I’ll be honest – when I first started my PhD, I wasn’t planning to use documents as data. I envisaged a mixed-methods or even experimental design to explore the influence of rationality and bias on police decision-making in tackling organised crime. I was thinking of documents as something that would probably be part of my literature review; legislation or policy documents that drive decision-making, but not as ‘proper’, juicy, qualitative data. Even when, in a scoping interview with a potential participant during my first year, he showed me these documents (that I have now spent almost two years studying, analysing and reflecting on), I still thought ‘they look interesting, maybe they’ll be worth a read’. When I ran my first thematic analysis on them a few weeks later, I decided that they can be part of my theoretical framework and inform the next, ‘real’ part of my research.

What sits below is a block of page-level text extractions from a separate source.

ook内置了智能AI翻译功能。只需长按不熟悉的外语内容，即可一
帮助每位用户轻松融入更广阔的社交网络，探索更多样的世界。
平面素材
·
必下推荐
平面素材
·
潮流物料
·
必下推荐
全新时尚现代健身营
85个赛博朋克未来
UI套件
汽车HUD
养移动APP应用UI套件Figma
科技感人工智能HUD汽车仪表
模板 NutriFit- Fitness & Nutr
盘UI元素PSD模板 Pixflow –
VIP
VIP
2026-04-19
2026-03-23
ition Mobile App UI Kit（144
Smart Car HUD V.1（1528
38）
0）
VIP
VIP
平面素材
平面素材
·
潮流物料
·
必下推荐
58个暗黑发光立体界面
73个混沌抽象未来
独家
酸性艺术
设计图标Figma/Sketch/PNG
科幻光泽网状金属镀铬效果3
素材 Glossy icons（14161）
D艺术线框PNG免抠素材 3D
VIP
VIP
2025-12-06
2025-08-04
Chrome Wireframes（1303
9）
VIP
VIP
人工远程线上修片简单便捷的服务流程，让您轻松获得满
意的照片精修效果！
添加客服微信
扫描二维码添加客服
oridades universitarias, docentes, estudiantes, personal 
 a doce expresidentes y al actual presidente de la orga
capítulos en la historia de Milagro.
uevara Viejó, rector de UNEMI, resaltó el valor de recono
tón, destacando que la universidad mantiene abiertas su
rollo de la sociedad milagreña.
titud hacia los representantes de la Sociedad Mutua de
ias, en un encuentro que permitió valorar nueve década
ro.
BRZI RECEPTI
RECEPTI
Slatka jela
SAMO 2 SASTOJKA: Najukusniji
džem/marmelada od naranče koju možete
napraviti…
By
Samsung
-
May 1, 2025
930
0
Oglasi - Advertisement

What I wasn’t realising, was that the documents – as any data inevitably does – had already driven my research to a different direction than the one I was hopelessly trying to hold on to. I didn’t happen to find them, they found me; and were begging to be discovered.
Reflecting on this first encounter with the reports that are now some of the units of analysis in my PhD, I realise that I had adopted the same misconception as many other social researchers who view documents as resources to gather information rather than as data which should be viewed as ‘collective social products’ (Prior, 2003). Documents are of particular importance in criminological research where typically impenetrable groups and organisations such as law enforcement or police forces might be difficult for students to access. The annual reports these agencies are required to produce, like the ones I’m analysing, can provide a plethora of detailed information on the structure and activities of an organisation (Noaks & Wincup, 2004). They can also reveal a great deal about the force’s relative priorities on crime control and their changes over time which is what I am trying to untangle in my research.
This unexpected shift towards documentary methods has motivated me to organise a workshop on methodological approaches to document analysis funded by the GW4 alliance which brings together the universities of Cardiff, Bristol, Bath and Exeter and aims to provide researcher-led and innovative training to postgraduate students, among many other objectives. As a result I have already networked with many postgraduate researchers who are using, considering or have a general interest in documents as data. It has become evident to me that document analysis is one of the most widely used methods in social sciences research, yet even the training available to postgraduate researchers is very limited. This can be mainly attributed to a general attitude among social scientists that documents are merely ‘common sense’ versions of social phenomena that do not necessitate any particularly sophisticated scientific approach and analysis. As a result, many doctoral researchers do not feel entirely confident about using documents as data (they might only use them as resources instead) and do not reap their advantages: their ‘richness’ (Atkinson and Coffey (2011) argue that they form their distinct forms of ‘documentary realities’), demonstrations of ‘relevance and effect’, the fact that they are ‘naturally occurring’, and of course their ‘availability’ (Silverman, 2014).
I am confident that the DRN will be an extremely useful platform for all these researchers to network, find training opportunities, seek support and information about methodological approaches to documents and generally discover their awesomeness to use as data – just like I did.
Atkinson, P., & Coffey, A. (2011). Analysing documentary realities. In D. Silverman, Qualitative Research (pp. 56-75). London: Sage.
Noaks, L., & Wincup, E. (2004). Criminological Research - Understanding Qualitative Methods. London: Sage.
Prior, L. (2003). Using documents in Social Research. London: Sage.
Silverman, D. (2014). Doing Qualitative Research. London: Sage.